◆ MATERIAL PROVIDED ◆
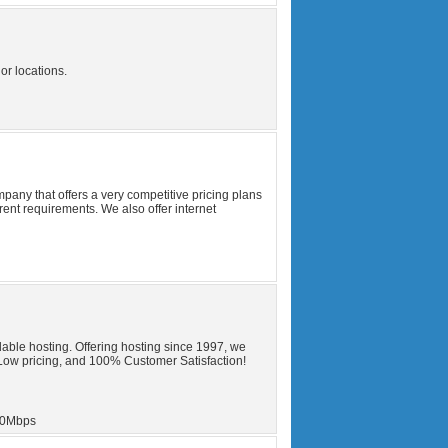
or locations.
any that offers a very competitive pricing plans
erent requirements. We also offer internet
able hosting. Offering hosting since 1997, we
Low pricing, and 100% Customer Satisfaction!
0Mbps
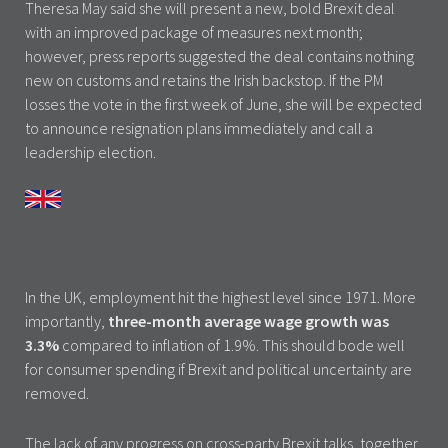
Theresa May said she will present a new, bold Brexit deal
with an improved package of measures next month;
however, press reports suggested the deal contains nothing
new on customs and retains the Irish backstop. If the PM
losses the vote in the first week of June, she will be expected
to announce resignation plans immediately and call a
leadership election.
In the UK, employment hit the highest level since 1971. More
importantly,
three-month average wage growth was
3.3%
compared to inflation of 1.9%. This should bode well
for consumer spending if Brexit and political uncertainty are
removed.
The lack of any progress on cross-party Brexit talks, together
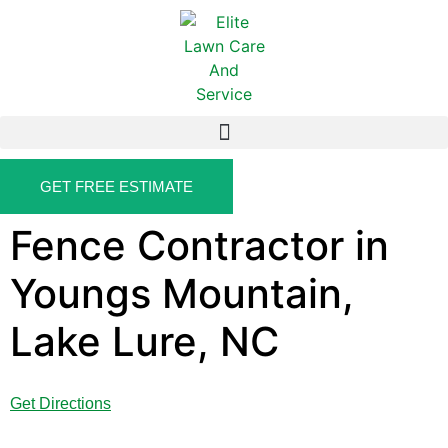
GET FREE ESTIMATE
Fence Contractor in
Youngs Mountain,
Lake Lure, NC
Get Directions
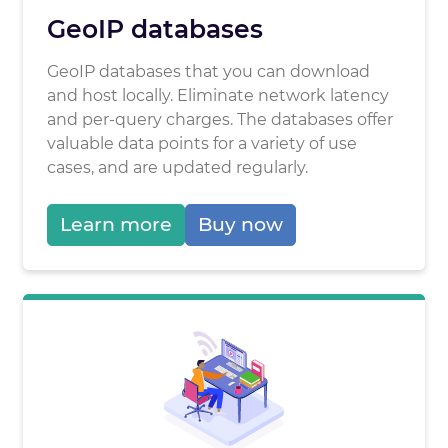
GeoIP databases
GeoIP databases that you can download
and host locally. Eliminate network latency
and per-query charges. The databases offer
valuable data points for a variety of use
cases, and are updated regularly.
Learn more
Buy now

==

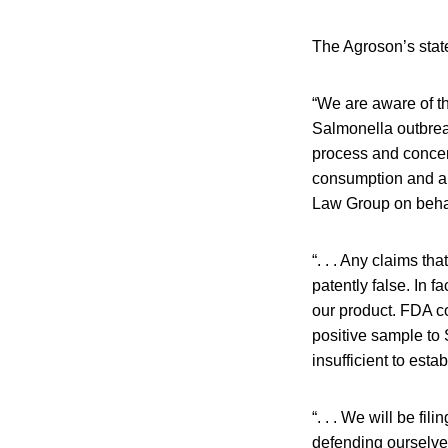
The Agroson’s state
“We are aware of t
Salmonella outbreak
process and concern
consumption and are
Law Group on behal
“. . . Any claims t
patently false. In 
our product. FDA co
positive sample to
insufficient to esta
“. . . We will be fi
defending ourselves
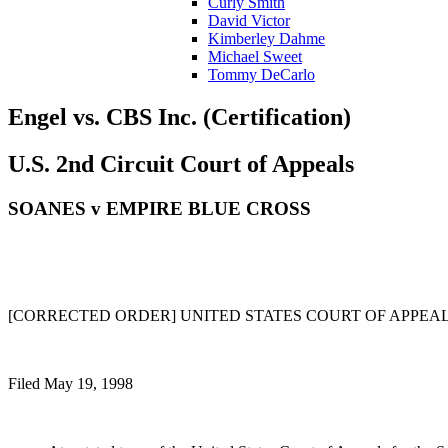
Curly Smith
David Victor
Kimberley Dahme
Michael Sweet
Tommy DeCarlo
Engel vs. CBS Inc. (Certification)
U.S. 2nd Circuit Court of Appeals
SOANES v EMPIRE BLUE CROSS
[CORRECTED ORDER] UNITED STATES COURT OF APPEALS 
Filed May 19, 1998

...

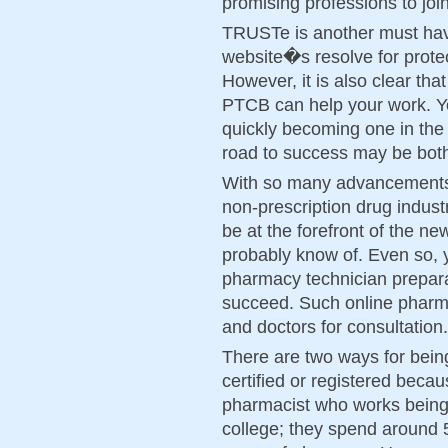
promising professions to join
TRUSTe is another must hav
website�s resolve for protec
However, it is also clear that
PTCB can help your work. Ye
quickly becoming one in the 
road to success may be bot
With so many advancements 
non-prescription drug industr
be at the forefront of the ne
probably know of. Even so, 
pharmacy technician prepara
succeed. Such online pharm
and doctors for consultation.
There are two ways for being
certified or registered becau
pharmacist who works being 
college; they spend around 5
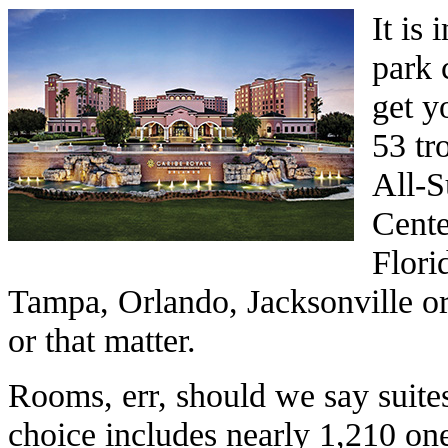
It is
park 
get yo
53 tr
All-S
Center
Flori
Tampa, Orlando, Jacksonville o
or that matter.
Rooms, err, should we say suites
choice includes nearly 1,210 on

◆ PROBLEM TO WORK ON ◆
What is needed is an exact copy of only the lines above from the one with "promising professions to join" to the one with "choice includes nearly 1,210 on", both kept, with every picture left out.

◆ WRITTEN SOLUTION ◆
promising professions to join
TRUSTe is another must hav
website�s resolve for protec
However, it is also clear that
PTCB can help your work. Ye
quickly becoming one in the 
road to success may be bot
With so many advancements 
non-prescription drug industr
be at the forefront of the ne
probably know of. Even so, 
pharmacy technician prepara
succeed. Such online pharm
and doctors for consultation.
There are two ways for being
certified or registered becau
pharmacist who works being 
college; they spend around 5
It is
park 
get yo
53 tr
All-S
Center
Flori
Tampa, Orlando, Jacksonville o
or that matter.
Rooms, err, should we say suites
choice includes nearly 1,210 on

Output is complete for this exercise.